Soziales Verständnis
Sternentaler e.V. und das Konzept des betreuten Einzelwohnens

Wohngruppen sind eine bekannte Alternative für Jugendliche, die nicht bei ihren Eltern bleiben können. Doch das ist nicht für jeden geeignet. Sternentaler e.V. hat deshalb das Konzept des betreuten Einzelwohnens entwickelt und kooperiert dabei eng mit der WGS.
Schwerin • Seit rund sieben Jahren bietet der Verein für Kinder-, Jugend- und Familienhilfe Sternentaler e.V. diese besondere Wohnform an. Geschäftsführer Heiko Höcker (Foto, l.) wendet sich regelmäßig an die WGS, wenn ein Jugendlicher im betreuten Einzelwohnen unterkommen soll. Sein regelmäßiger Ansprechpartner ist Kundenbetreuer Sören Klaus (r.).
hauspost: Wie sind Sie auf die Idee des betreuten Einzelwohnens gekommen?
Heiko Höcker: Manche Jugendliche sind nicht gruppenfähig und haben zum Beispiel Bindungsstörungen. 2018 haben wir dann das Konzept entwickelt, um jungen Menschen die Chance zu geben, mithilfe von Betreuern in einer eigenen kleinen Wohnung selbstständig zu werden und auf eigenen Beinen zu stehen.
hauspost: Welche Voraussetzungen gelten für diese Wohnform und wie werden die Jugendlichen unterstützt?
Heiko Höcker: Die Jugendlichen müssen zwischen 16 und 18 Jahre alt sein, dürfen keine Alkohol- oder Drogenprobleme haben und müssen etwas tun – also entweder gehen sie noch zur Schule, sind in einer berufsvorbereitenden Maßnahme oder bereits in Ausbildung. Unsere Betreuer helfen bei allen Alltagsdingen – sie teilen wöchentlich 100 Euro für den Lebensunterhalt zu, zeigen, wie man gesund kocht und auch wie man putzt und wäscht. Was monatlich von der Grundsicherung übrig bleibt, fließt zum einen in Kosten für Internet oder Handy und wird für Kleidung angespart.

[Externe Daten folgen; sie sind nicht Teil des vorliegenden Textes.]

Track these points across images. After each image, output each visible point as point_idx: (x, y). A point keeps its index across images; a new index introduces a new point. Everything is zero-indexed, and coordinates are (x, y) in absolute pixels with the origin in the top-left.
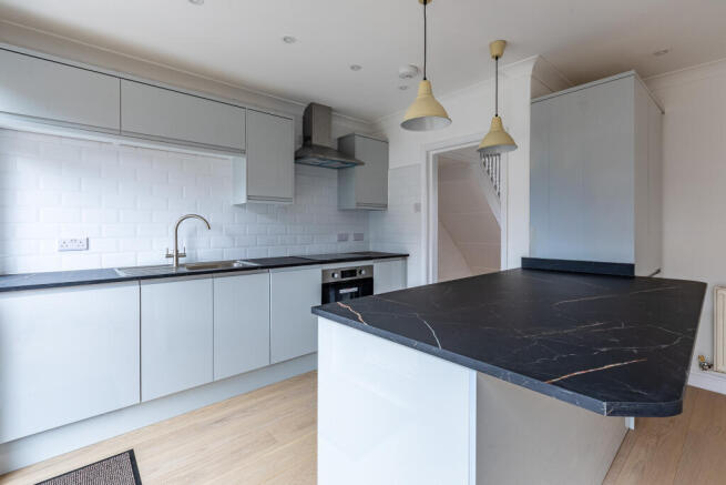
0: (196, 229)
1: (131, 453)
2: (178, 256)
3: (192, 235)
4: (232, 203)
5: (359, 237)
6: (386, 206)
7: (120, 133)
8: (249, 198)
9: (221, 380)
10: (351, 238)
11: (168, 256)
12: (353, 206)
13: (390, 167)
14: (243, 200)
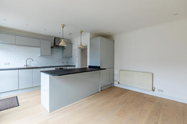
0: (31, 61)
1: (17, 97)
2: (27, 66)
3: (30, 62)
4: (38, 56)
5: (67, 62)
6: (72, 56)
7: (15, 45)
8: (41, 55)
9: (34, 87)
10: (65, 63)
11: (25, 66)
12: (64, 56)
13: (73, 49)
14: (40, 56)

So lernen sie mit Geld umzugehen.
hauspost: Wann kam die WGS ins Spiel?
Heiko Höcker: 2018 haben wir den ersten Jugendlichen bei der WGS untergebracht und in Sören Klaus einen sehr guten Ansprechpartner mit einem hohen Maß an sozialem Verständnis gefunden. Er interessiert sich für die Geschichten der einzelnen Jugendlichen.
hauspost: Herr Klaus – wie gehen Sie vor, wenn Heiko Höcker mit einer Anfrage auf Sie zukommt?
Sören Klaus: Ich bin im Stadtteil Lankow tätig und muss vor allem schauen, ob wir gerade etwas Passendes frei haben. Dann verabreden wir eine klassische Besichtigung, sodass ich auch immer die Gelegenheit habe, die Jugendlichen kennenzulernen. Wir sprechen dann auch über Rücksichtnahme gegenüber Nachbarn und vieles mehr. Heiko Höcker und ich stehen zu jedem Zeitpunkt im Austausch.
hauspost: Waren Sie von Anfang an so aufgeschlossen?
Sören Klaus: Ich war zuerst vorsichtig, weil ich mit Jugendlichen aus problematischen Familiensituationen noch keine Berührungspunkte hatte, aber ich muss sagen, dass nur sehr selten eine Maßnahme abgebrochen worden ist. In der Regel funktioniert das betreute Einzelwohnen sehr gut! Die Erfolge zeigen, dass es sich lohnt, den Jugendlichen diese Chance zu bieten.
hauspost: Welche Erfolgsgeschichten gibt es zum Beispiel?
Heiko Höcker: Da ist eine junge Frau mit Migrationshintergrund, die ein Gymnasium besucht, ehrenamtlich bei UNICEF arbeitet und bald studieren möchte. Oder ein junger Schweriner, der sich selbst ans Jugendamt gewandt hat , weil seine Eltern ihn rausgeworfen haben. Er hatte eine Lehre im Sinn, sie wollten unbedingt, dass er studiert – das war der Grund. Jetzt ist er in der Bewerbungsphase für eine Ausbildung. Sein Fall zeigt: Es sind oftmals intelligente Jugendliche, die einfach in schwierige Umstände geraten sind. Werden sie volljährig, müssen sie übrigens nicht ausziehen, sondern haben die Möglichkeit, weiterhin in der WGS-Wohnung zu bleiben. Der Mietvertrag wird dann von uns auf sie umgeschrieben.